Rookie Draft Strategy: I sat the rookie draft out after an aggressive first year in the league. I traded my picks last year in an effort to win the championship and came close, losing in the finals. I traded my 1st round pick for Arian Foster, my 2nd round pick for Brandon Marshall, and my 3rd round pick for Carson Palmer.

Team: Loss Aversion (Rory Ryan, Baylor University Law Professor) @RoryRyan


1.10 Tyler Boyd, WR Cincinnati Bengals (3 years, $11.2M)

2.10 Kelvin Taylor, RB San Francisco 49ers (3 years, $4.2M)

3.10 Tajae Sharpe, WR Tennessee Titans (3 years, $2.8M)

Rookie Draft Strategy: With three-year rookie contracts and rosters that are very shallow, I contemplated bypassing my last two picks. But I decided to risk the cap hit and take two of my guys. I think Kelvin Taylor has an NFL skill set. A pretty good one, actually. The upside with him and Chip in SF is worth the cap risk. I was very sad when Tajae Sharpe got so much good press so early. I’ve been on him for a while, but I wanted the press after my drafts.
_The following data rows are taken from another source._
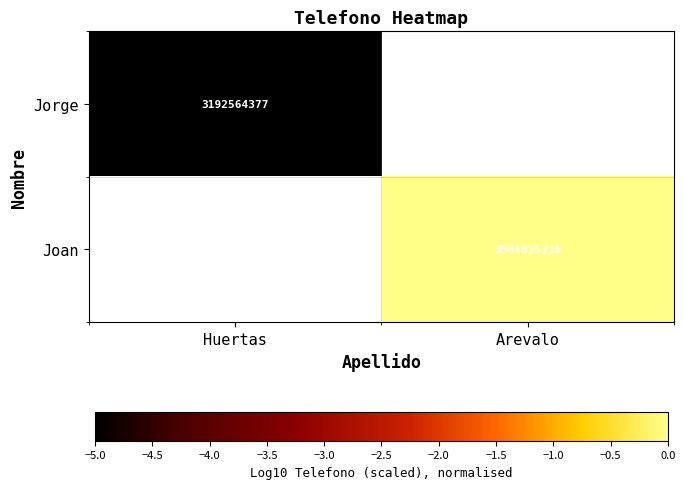

At which category does the chart reach its peak across all series?

Arevalo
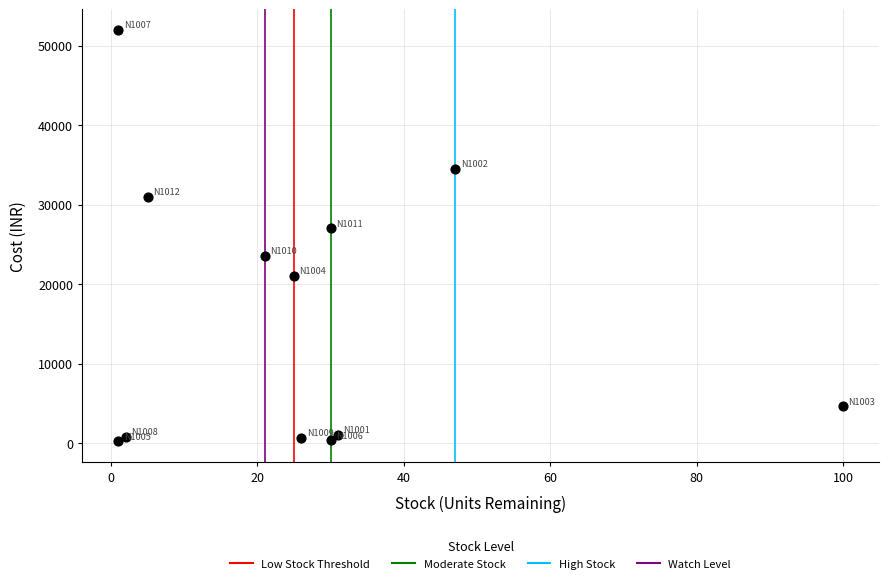

What is the average X value?

27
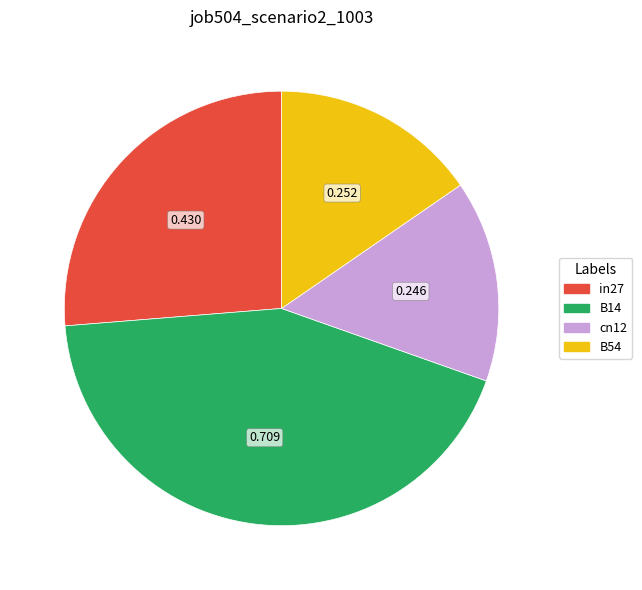

Is there any slice that represents more than half of the pie?

No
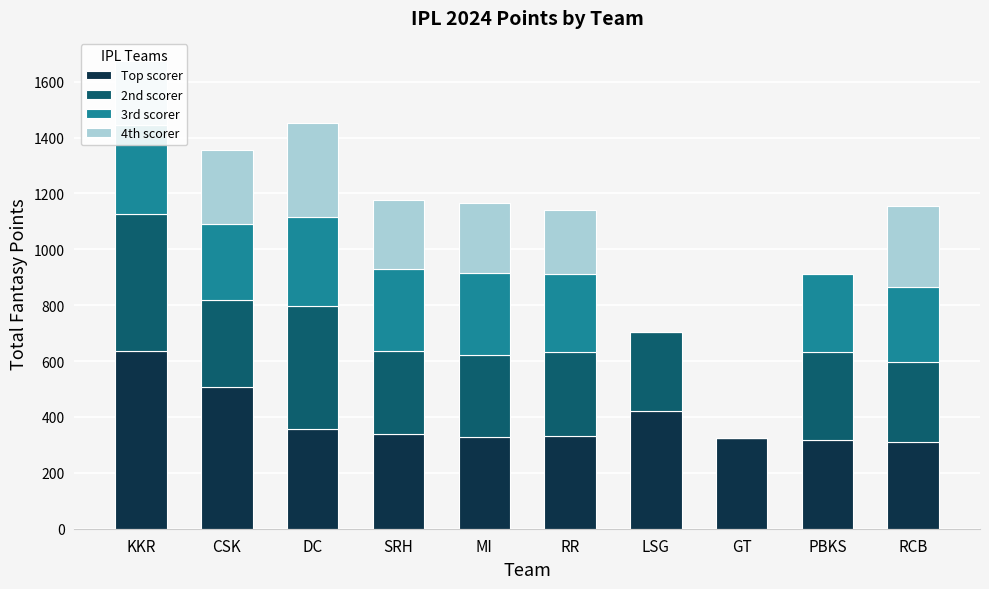

Which category has the highest value in the Top scorer series?

KKR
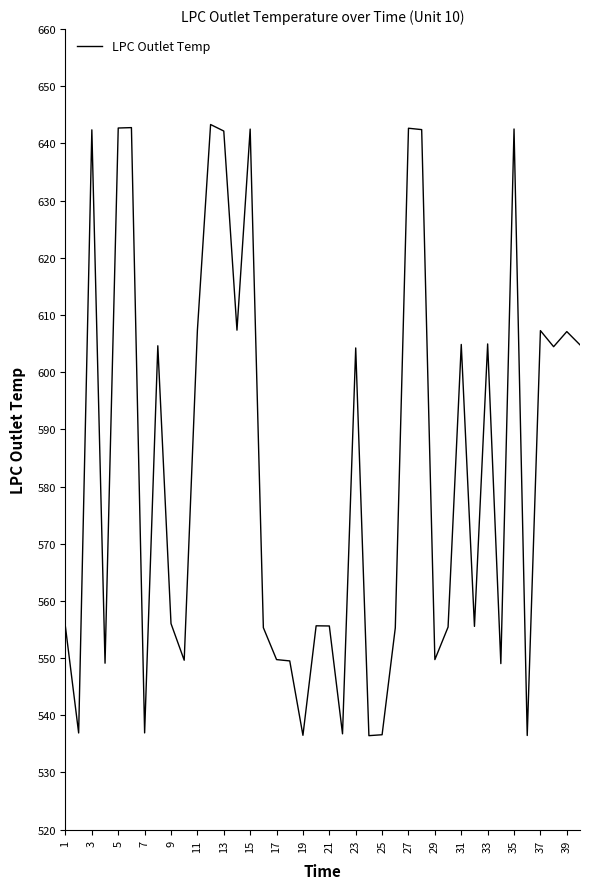

What is the minimum value shown in the chart?

536.4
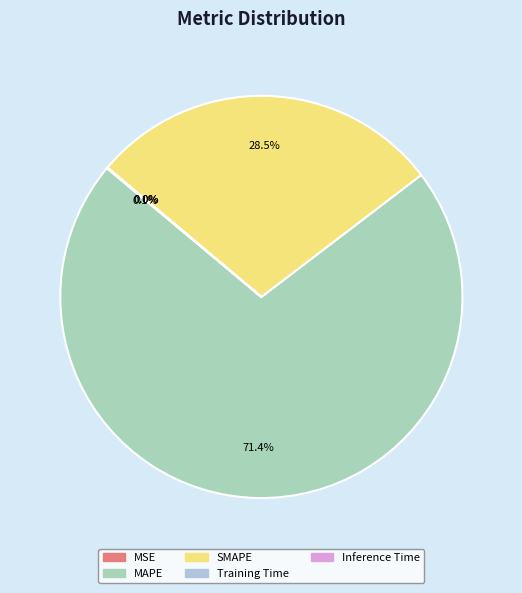

Does any single category account for the majority?

Yes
I knew I wanted both Taylor and Sharpe and drafted Taylor first guessing someone else might take a flier in Taylor but that all would be bored by Sharpe. I ended up getting both of the guys nobody wanted along with Tyler Boyd, who I would take for three years over many of the receivers who go earlier. I see a lot of Allen Robinson in him and there isn’t much in front of him on the Bengals roster.